L’absence de délimitation des frontières maritimes ne constitue pas une cause exonératoire.
La Cour rappelle que l’existence d’un manquement s’apprécie à la date d’expiration du délai fixé dans l’avis motivé. L’État membre n’a pas contesté ne pas avoir élaboré le plan à cette date. Il invoque pour sa défense une impossibilité objective due aux négociations d’un accord bilatéral sur les zones maritimes. La Cour écarte cet argument car l’État membre n’a pas démontré que ces négociations constituaient un cas de force majeure.
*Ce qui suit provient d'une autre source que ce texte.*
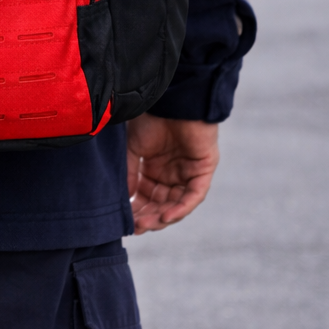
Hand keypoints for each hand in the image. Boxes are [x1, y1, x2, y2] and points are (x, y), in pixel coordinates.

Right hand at [127, 114, 219, 234]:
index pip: (147, 197)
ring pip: (177, 204)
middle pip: (161, 204)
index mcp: (155, 169)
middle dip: (148, 217)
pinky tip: (167, 216)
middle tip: (135, 227)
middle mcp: (173, 174)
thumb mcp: (133, 148)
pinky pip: (193, 195)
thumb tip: (124, 199)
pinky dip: (181, 207)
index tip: (124, 223)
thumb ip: (130, 174)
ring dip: (163, 216)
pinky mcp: (203, 171)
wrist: (172, 100)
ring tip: (147, 224)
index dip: (136, 210)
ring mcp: (189, 173)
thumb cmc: (151, 118)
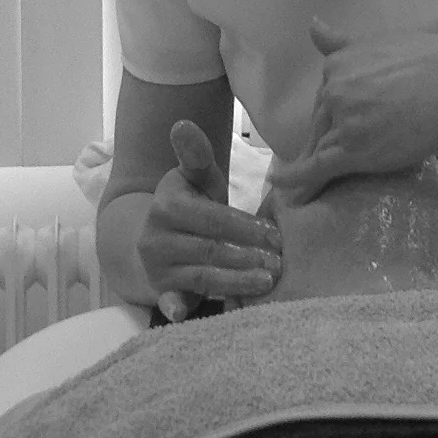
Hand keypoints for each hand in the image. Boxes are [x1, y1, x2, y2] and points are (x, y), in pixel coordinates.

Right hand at [137, 120, 282, 321]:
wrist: (158, 239)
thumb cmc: (193, 204)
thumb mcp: (197, 178)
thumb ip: (196, 155)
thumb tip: (182, 123)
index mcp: (168, 204)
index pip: (214, 217)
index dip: (247, 227)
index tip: (276, 236)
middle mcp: (156, 236)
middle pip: (211, 249)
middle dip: (248, 256)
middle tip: (280, 263)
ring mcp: (156, 267)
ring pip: (202, 276)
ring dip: (236, 282)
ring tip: (268, 282)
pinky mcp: (159, 292)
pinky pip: (170, 302)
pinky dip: (176, 308)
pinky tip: (186, 313)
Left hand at [267, 17, 437, 205]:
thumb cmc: (431, 58)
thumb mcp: (378, 41)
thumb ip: (341, 42)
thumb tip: (312, 26)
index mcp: (336, 65)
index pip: (325, 99)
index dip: (331, 119)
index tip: (336, 131)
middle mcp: (332, 90)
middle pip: (321, 124)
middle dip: (322, 143)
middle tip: (322, 163)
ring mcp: (342, 120)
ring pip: (320, 147)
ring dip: (308, 167)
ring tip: (302, 187)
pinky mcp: (354, 149)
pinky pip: (318, 168)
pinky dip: (299, 182)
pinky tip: (288, 193)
Elle précise que la force majeure exige des circonstances anormales et imprévisibles, ce qui n’est pas établi.
La directive 2014/89 ne subordonne pas ses obligations à un accord de délimitation maritime.
La Cour affirme que les obligations d’élaborer et de communiquer les plans ne sauraient dépendre de l’existence d’un tel accord. Elle souligne que l’article 2, paragraphe 4, de la directive ne porte pas atteinte aux droits souverains des États membres. Cependant, aucune disposition ne prévoit de lien entre la délimitation des eaux et l’élaboration des plans. La planification de l’espace maritime a un objet distinct, qui est l’organisation des activités humaines en mer.
La portée de cet arrêt est de rappeler la force obligatoire des directives en matière environnementale.
La valeur de la décision est de clarifier que les difficultés internes, même liées à des négociations internationales, ne sauraient suspendre l’application du droit de l’Union. La Cour insiste sur le fait que l’État membre conserve la faculté de mettre à jour ses plans ultérieurement. L’arrêt réaffirme qu’un État membre ne peut pas se prévaloir de sa propre compétence nationale pour justifier un manquement. La solution est conforme à la jurisprudence constante sur l’impossibilité d’invoquer des difficultés internes.